Lillian taught at Vassar College for four years and while there laid the foundation for the Southern Association of College Women, started in 1903. In 1904 she became president of Western College for Women in Oxford, Ohio, a position she held until 1908. Then she returned to Memphis and taught history at what was later Central High School.

As chair of the Education Committee of the Tennessee Federation of Women’s Clubs and the Nineteenth Century Club, she was one of three women seen as the primary leaders in getting the West Tennessee Normal School (now the University of Memphis) established in 1912. Johnson saw this as an opportunity for women to get a higher education and become teachers, as most Normal School students were women. 

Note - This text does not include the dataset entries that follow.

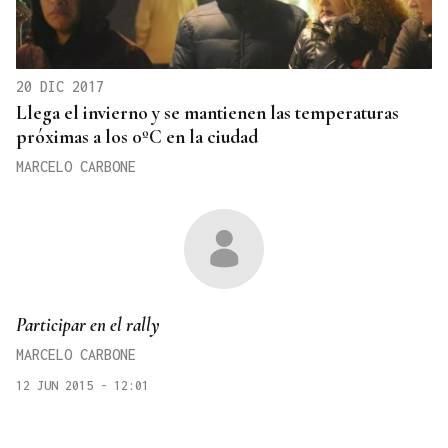
20 DIC 2017
Llega el invierno y se mantienen las temperaturas
próximas a los 0ºC en la ciudad
MARCELO CARBONE
Participar en el rally
MARCELO CARBONE
12 JUN 2015 - 12:01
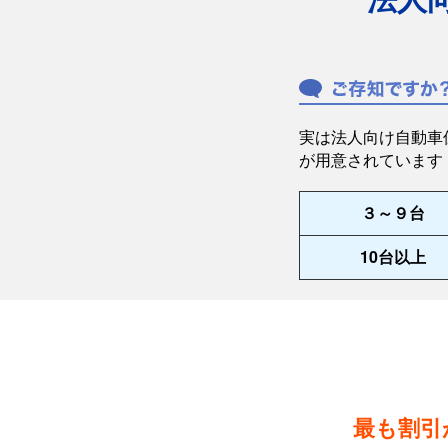
実は法人向け自動車
が用意されています
３～９台
10台以上
最も割引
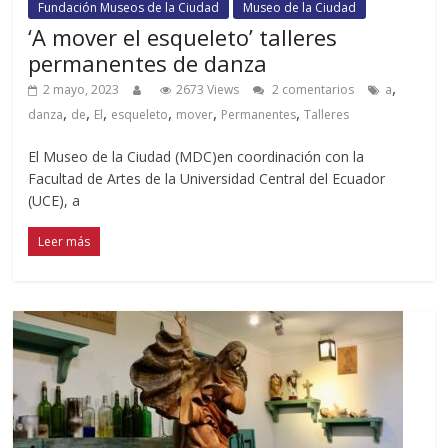
Fundación Museos de la Ciudad
Museo de la Ciudad
‘A mover el esqueleto’ talleres
permanentes de danza
,
2 mayo, 2023
2673 Views
2 comentarios
a
,
,
,
,
,
,
danza
de
El
esqueleto
mover
Permanentes
Talleres
El Museo de la Ciudad (MDC)en coordinación con la
Facultad de Artes de la Universidad Central del Ecuador
(UCE), a
Leer más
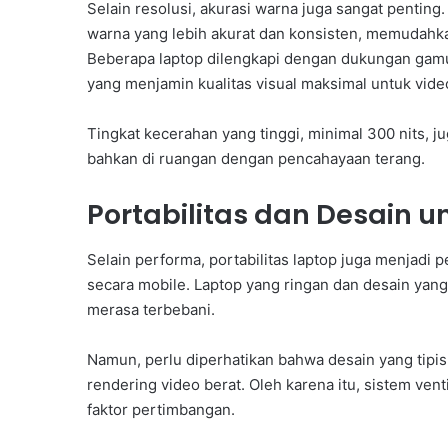
Selain resolusi, akurasi warna juga sangat pentin
warna yang lebih akurat dan konsisten, memudahka
Beberapa laptop dilengkapi dengan dukungan gam
yang menjamin kualitas visual maksimal untuk video
Tingkat kecerahan yang tinggi, minimal 300 nits, ju
bahkan di ruangan dengan pencahayaan terang.
Portabilitas dan Desain u
Selain performa, portabilitas laptop juga menjadi 
secara mobile. Laptop yang ringan dan desain yang
merasa terbebani.
Namun, perlu diperhatikan bahwa desain yang tipis
rendering video berat. Oleh karena itu, sistem ven
faktor pertimbangan.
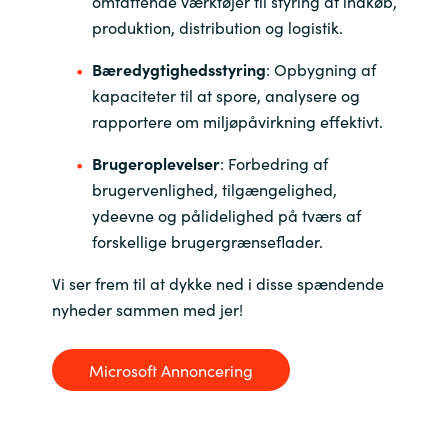
omfattende værktøjer til styring af indkøb,
produktion, distribution og logistik.
Bæredygtighedsstyring
: Opbygning af
kapaciteter til at spore, analysere og
rapportere om miljøpåvirkning effektivt.
Brugeroplevelser
: Forbedring af
brugervenlighed, tilgængelighed,
ydeevne og pålidelighed på tværs af
forskellige brugergrænseflader.
Vi ser frem til at dykke ned i disse spændende
nyheder sammen med jer!
Microsoft Annoncering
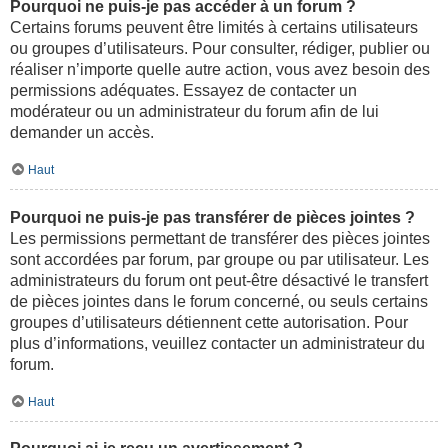
Pourquoi ne puis-je pas accéder à un forum ?
Certains forums peuvent être limités à certains utilisateurs
ou groupes d’utilisateurs. Pour consulter, rédiger, publier ou
réaliser n’importe quelle autre action, vous avez besoin des
permissions adéquates. Essayez de contacter un
modérateur ou un administrateur du forum afin de lui
demander un accès.
Haut
Pourquoi ne puis-je pas transférer de pièces jointes ?
Les permissions permettant de transférer des pièces jointes
sont accordées par forum, par groupe ou par utilisateur. Les
administrateurs du forum ont peut-être désactivé le transfert
de pièces jointes dans le forum concerné, ou seuls certains
groupes d’utilisateurs détiennent cette autorisation. Pour
plus d’informations, veuillez contacter un administrateur du
forum.
Haut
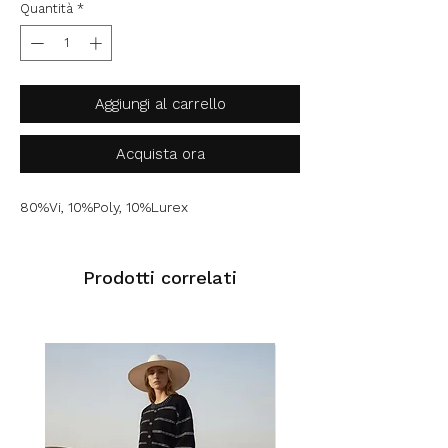
Quantità
*
Aggiungi al carrello
Acquista ora
80%Vi, 10%Poly, 10%Lurex
Prodotti correlati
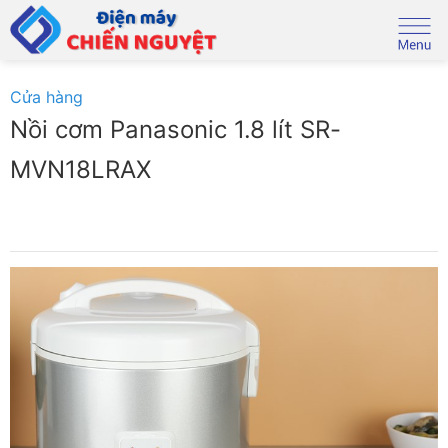
Skip
to
content
Cửa hàng
Nồi cơm Panasonic 1.8 lít SR-
MVN18LRAX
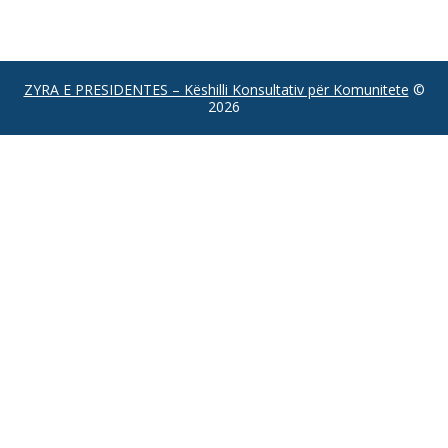
ZYRA E PRESIDENTES – Këshilli Konsultativ për Komunitete
©
2026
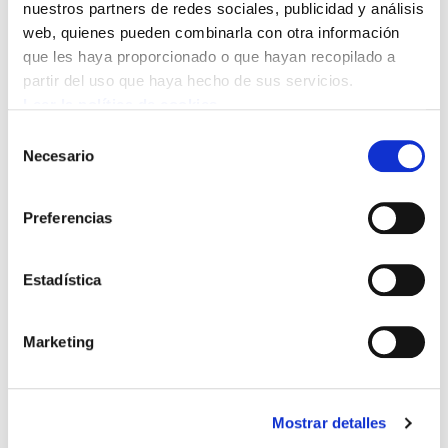
nuestros partners de redes sociales, publicidad y análisis
web, quienes pueden combinarla con otra información
que les haya proporcionado o que hayan recopilado a
partir del uso que haya hecho de sus servicios.
Leer la política de cookies
Selección
Necesario
de
Auzolan para convertir la casa Robles-Arangiz de
consentimiento
Beskoitze en un centro de formación y reunión
permanente
Preferencias
2026/05/07
Estadística
Marketing
Mostrar detalles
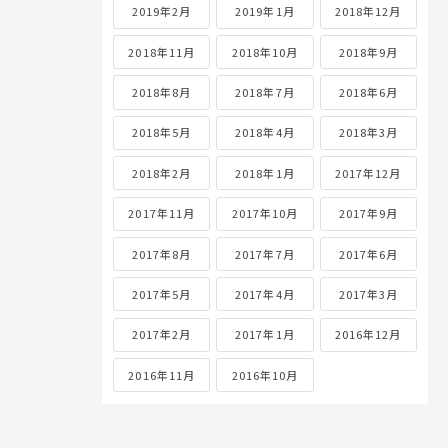
2019年2月
2019年1月
2018年12月
2018年11月
2018年10月
2018年9月
2018年8月
2018年7月
2018年6月
2018年5月
2018年4月
2018年3月
2018年2月
2018年1月
2017年12月
2017年11月
2017年10月
2017年9月
2017年8月
2017年7月
2017年6月
2017年5月
2017年4月
2017年3月
2017年2月
2017年1月
2016年12月
2016年11月
2016年10月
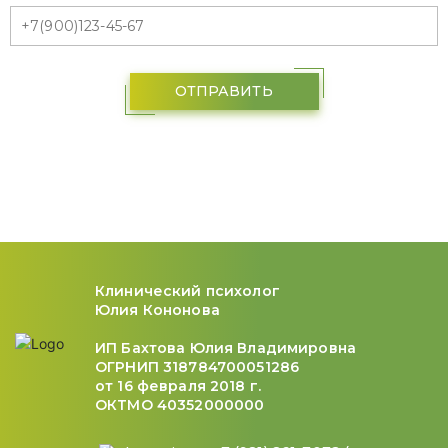
ОТПРАВИТЬ
Клинический психолог
Юлия Кононова
ИП Бахтова Юлия Владимировна
ОГРНИП 318784700051286
от 16 февраля 2018 г.
ОКТМО 40352000000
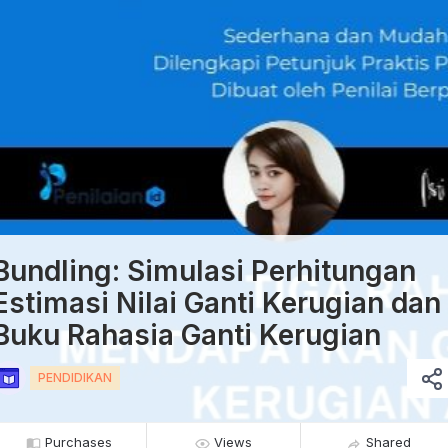
Bundling: Simulasi Perhitungan
Estimasi Nilai Ganti Kerugian dan
Buku Rahasia Ganti Kerugian
PENDIDIKAN
Purchases
Views
Shared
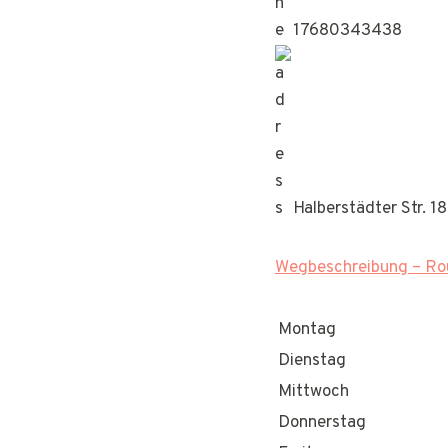
17680343438
Halberstädter Str. 
Wegbeschreibung – Rou
Montag
Dienstag
Mittwoch
Donnerstag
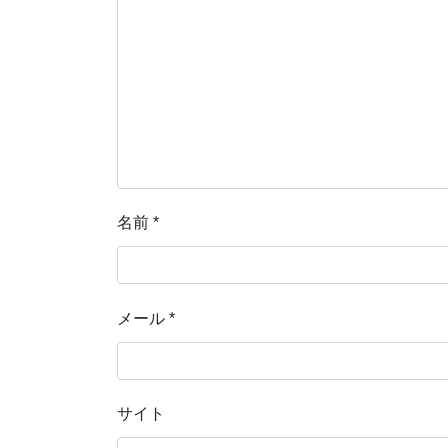
名前
*
メール
*
サイト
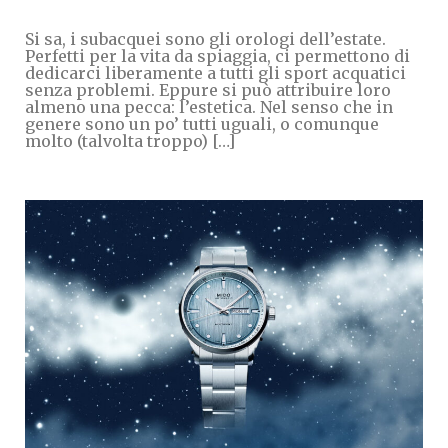
Si sa, i subacquei sono gli orologi dell’estate.
Perfetti per la vita da spiaggia, ci permettono di
dedicarci liberamente a tutti gli sport acquatici
senza problemi. Eppure si può attribuire loro
almeno una pecca: l’estetica. Nel senso che in
genere sono un po’ tutti uguali, o comunque
molto (talvolta troppo) […]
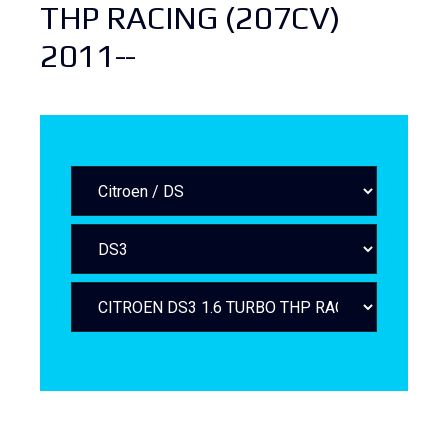
THP RACING (207CV)
2011--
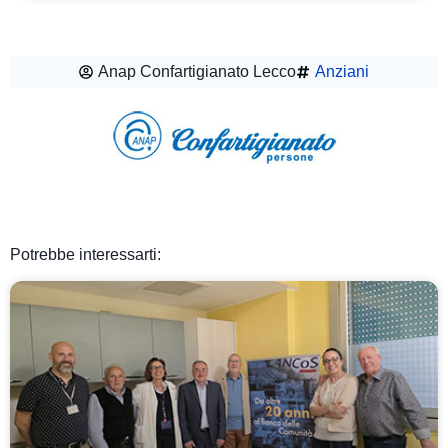
Anap Confartigianato Lecco
Anziani
Potrebbe interessarti:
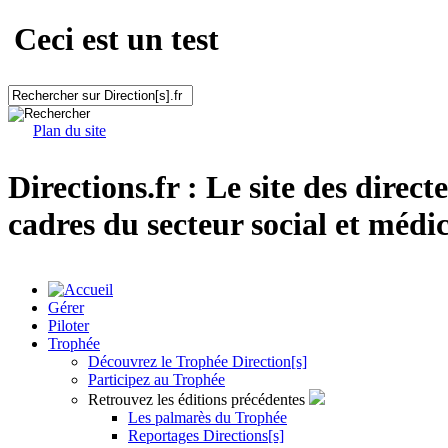
Ceci est un test
Plan du site
Directions.fr : Le site des direct
cadres du secteur social et médic
Gérer
Piloter
Trophée
Découvrez le Trophée Direction[s]
Participez au Trophée
Retrouvez les éditions précédentes
Les palmarès du Trophée
Reportages Directions[s]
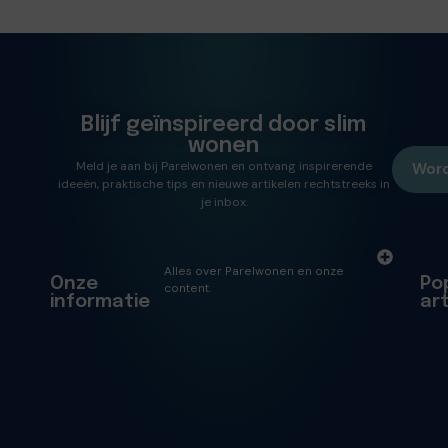
Blijf geïnspireerd door slim
wonen
Meld je aan bij Parelwonen en ontvang inspirerende
Word
ideeën, praktische tips en nieuwe artikelen rechtstreeks in
je inbox.
Alles over Parelwonen en onze
Onze
Po
content.
informatie
ar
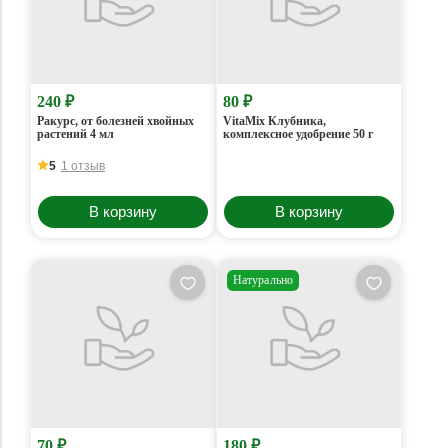
240 ₽
80 ₽
Ракурс, от болезней хвойных
VitaMix Клубника,
растений 4 мл
комплексное удобрение 50 г
5
1 отзыв
В корзину
В корзину
Натурально
70 ₽
180 ₽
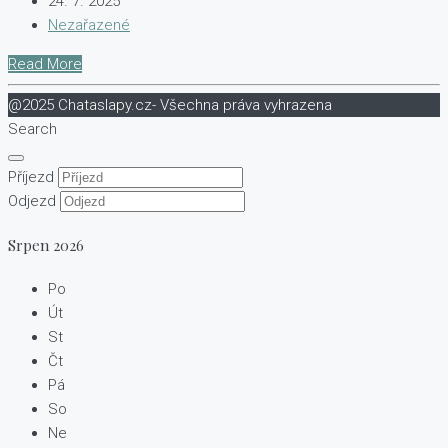
24. 7. 2025
Nezařazené
Read More
@2025 Chataslapy.cz- Všechna práva vyhrazena
Search
Příjezd
Odjezd
Srpen
2026
Po
Út
St
Čt
Pá
So
Ne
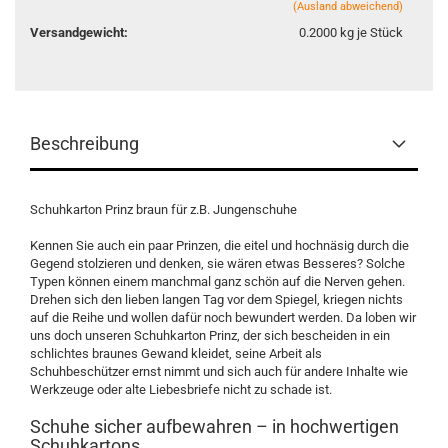
(Ausland abweichend)
Versandgewicht:
0.2000
kg je Stück
Beschreibung
Schuhkarton Prinz braun für z.B. Jungenschuhe
Kennen Sie auch ein paar Prinzen, die eitel und hochnäsig durch die
Gegend stolzieren und denken, sie wären etwas Besseres? Solche
Typen können einem manchmal ganz schön auf die Nerven gehen.
Drehen sich den lieben langen Tag vor dem Spiegel, kriegen nichts
auf die Reihe und wollen dafür noch bewundert werden. Da loben wir
uns doch unseren Schuhkarton Prinz, der sich bescheiden in ein
schlichtes braunes Gewand kleidet, seine Arbeit als
Schuhbeschützer ernst nimmt und sich auch für andere Inhalte wie
Werkzeuge oder alte Liebesbriefe nicht zu schade ist.
Schuhe sicher aufbewahren – in hochwertigen
Schuhkartons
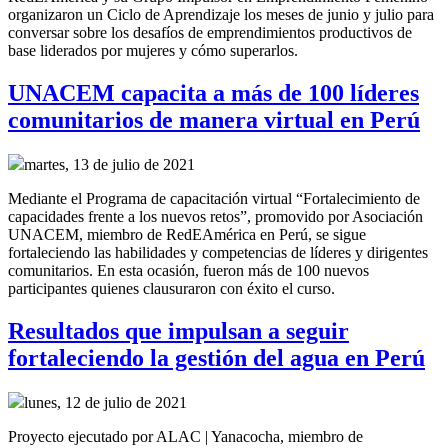
organizaron un Ciclo de Aprendizaje los meses de junio y julio para
conversar sobre los desafíos de emprendimientos productivos de
base liderados por mujeres y cómo superarlos.
UNACEM capacita a más de 100 líderes
comunitarios de manera virtual en Perú
martes, 13 de julio de 2021
Mediante el Programa de capacitación virtual “Fortalecimiento de
capacidades frente a los nuevos retos”, promovido por Asociación
UNACEM, miembro de RedEAmérica en Perú, se sigue
fortaleciendo las habilidades y competencias de líderes y dirigentes
comunitarios. En esta ocasión, fueron más de 100 nuevos
participantes quienes clausuraron con éxito el curso.
Resultados que impulsan a seguir
fortaleciendo la gestión del agua en Perú
lunes, 12 de julio de 2021
Proyecto ejecutado por ALAC | Yanacocha, miembro de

She became interested in rural education and moved to Monteagle, in Grundy County, TN, in 1915, one of the 10 poorest counties in the nation. For the next 17 years she worked to educate and make life better for south Appalachian farming families. After failing to establish a cooperative of her own, she donated her house and property in Summerfield in 1932 to Myles Horton who began the Highlander Folk School there with a policy of being an integrated institution from the time it opened. The school became known for its activism in training leaders in labor organizing and civil rights.

Lillian later retired to Florida, where she cofounded the Bradenton Community Welfare Council, made up of African-American and white women’s organizations; it established an African-American Youth Center and worked on other interracial projects. 

Lillian Wycoff Johnson died there in 1956 at the age of 96, having never married.